Merci à vous pour vos récits de parcours particulièrement intéressants racontés avec tant de minutie dans cet ouvrage. Un vrai régal !
Concernant l'accident du train de permissionnaires ML (marche spéciale 3874) du 12 décembre 1917, si le sujet vous intéresse je peux sans problème vous communiquer (par mp) le nom et l'adresse de mon ami qui pourra vous donner tous les détails car il a étudié le dossier à fond, non pas à partir des articles de presse ou de revues historiques, même sérieuses (qu'il a bien sûr également consultées) mais à partir de l'ensemble des documents officiels concernant aussi bien les enquêtes militaires que techniques et les jugements rendus ultérieurement.
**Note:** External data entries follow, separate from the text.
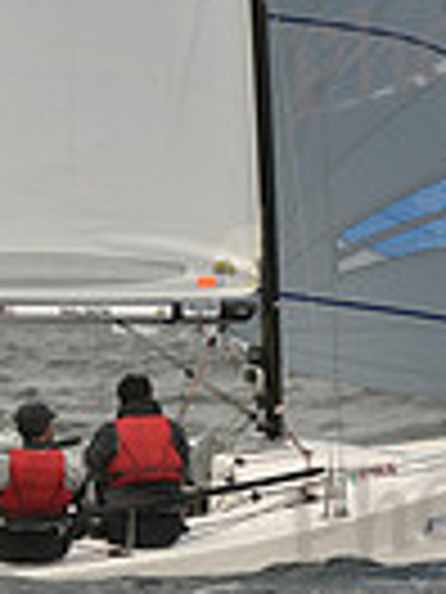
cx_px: 52
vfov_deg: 2.3
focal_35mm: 848
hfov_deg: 1.8
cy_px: -166
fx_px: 14568
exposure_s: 1/1250
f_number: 7.1
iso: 400
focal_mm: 200
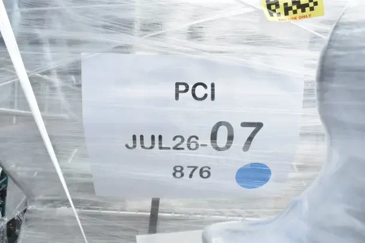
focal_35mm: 30
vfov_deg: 43.6
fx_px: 304
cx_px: 182
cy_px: 122
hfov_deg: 61.9
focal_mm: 20
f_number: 13
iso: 1600
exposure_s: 1/640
Ce que je peux dire c'est que suite aux différentes enquêtes il y a eu 6 inculpés : Léon Buffard, chef de gare de Modane ; Henri Cernesson, chef de service ce jour-là ; Paul Bourgeois, inspecteur principal d'exploitation à Chambéry ; Louis Vallier, commis principal à l'Inspection principale à Chambéry ; Jacques Perrin, inspecteur chargé de la surveillance des trains, lui aussi à Chambéry ; et Louis Girard, mécanicien de la locomotive. C'est dire la complexité du dossier ! Et ils ont tous les six été relaxés, le coupable ou plutôt "les coupables" étant les 22 textes réglementaires (articles du règlment général, circulaires, ordres de services, notes, etc.) d'application pour ce train particulier et se contredisant les uns les autres au point que finalement plus personne ne savait vraiment comment ce train devait être freiné. J'ai d'ailleurs la liste intégrale de tous ces textes, le dernier, une Note Circulaire de Lodiot (chef de bureau de l'inspection principale à Chambéry) étant arrivée à Modane après le départ du train.
En ce qui concerne l'altercation entre Girard et un officier, mon ami est catégorique : elle n'a jamais eu lieu et n'est que pure légende. Aucun témoin ne rapporte un quelconque refus de la part de Girard à prendre le départ, et pour sa seule défense celui-ci se contentera plus tard d'affirmer que seul l'essai de freins sur les trois premières voitures avait été effectué, pas sur l'ensemble de la rame. Ce qui sera contredit par de nombreux témoins dont Cernesson (le chef de service à Modane) ainsi que les serre-freins (aussi appelés "wagonniers" dans les rapports) et même l'aiguilleur du Poste 1 de Modane, un certain Delaison. En outre les freins ne pouvaient pas avoir été "bricolés" : ils avaient été contrôlés et seuls deux étaient défectueux dont un sur un véhicule non freiné, donc sans importance. De toute façon le texte que vous citez est assez fantaisiste sur un autre point : la charge du train. 900 tonnes
Le convoi faisait 533 tonnes sans la loco, moins de 650 tonnes avec loco et tender pleins. Ce sont les valeurs officielles et celles qu'avait Girard sur sa feuille de route. Il ne peut donc certainement pas avoir dit : "neuf cent tonnes sur le cul..."
Le pire, dans cette lamentable histoire (parce que quand on examine les détails on s'aperçoit qu'elle est effectivement lamentable) c'est que la grande majorité des voitures (12 sur 15 plus 2 fourgons) étaient modernes, récentes et équipées du frein automatique continu. Mais elles étaient de construction italienne : on ne pouvait donc pas leur faire confiance ! et donc seuls les trois premiers véhicules étaient freinés par la conduite, neutralisée sur le reste de la rame ! Et les serre-freins, s'ils étaient en nombre suffisants (il y en avait 7 alors que règlementairement 6 auraient suffi) ils étaient pour la plupart néophytes et ne connaissaient pas la ligne...
Enfin, en ce qui concerne le nombre de victimes, morts et blessés, mon ami (toujours lui !) a fait une enquête minutieuse et approfondie dans les archives de tous les hôpitaux de la région, de l'hôpital militaire de Modane à celui de St jean-de-Maurienne et jusqu'à celui de Chambéry. C'est en recoupant toutes les données rassemblées dans les rapports officiels avec ces archives et celles de la mairie de St Michel-de-Maurienne qu'il est arrivé au total de 425 morts.
Une dernière remarque pour terminer : il ne faut pas oublier qu'au moment de l'accident la ligne côté italien, c'est-à-dire en fait à partir de Modane, était déjà électrifiée (en triphasé) et parcourue par du matériel ultramoderne pour l'époque.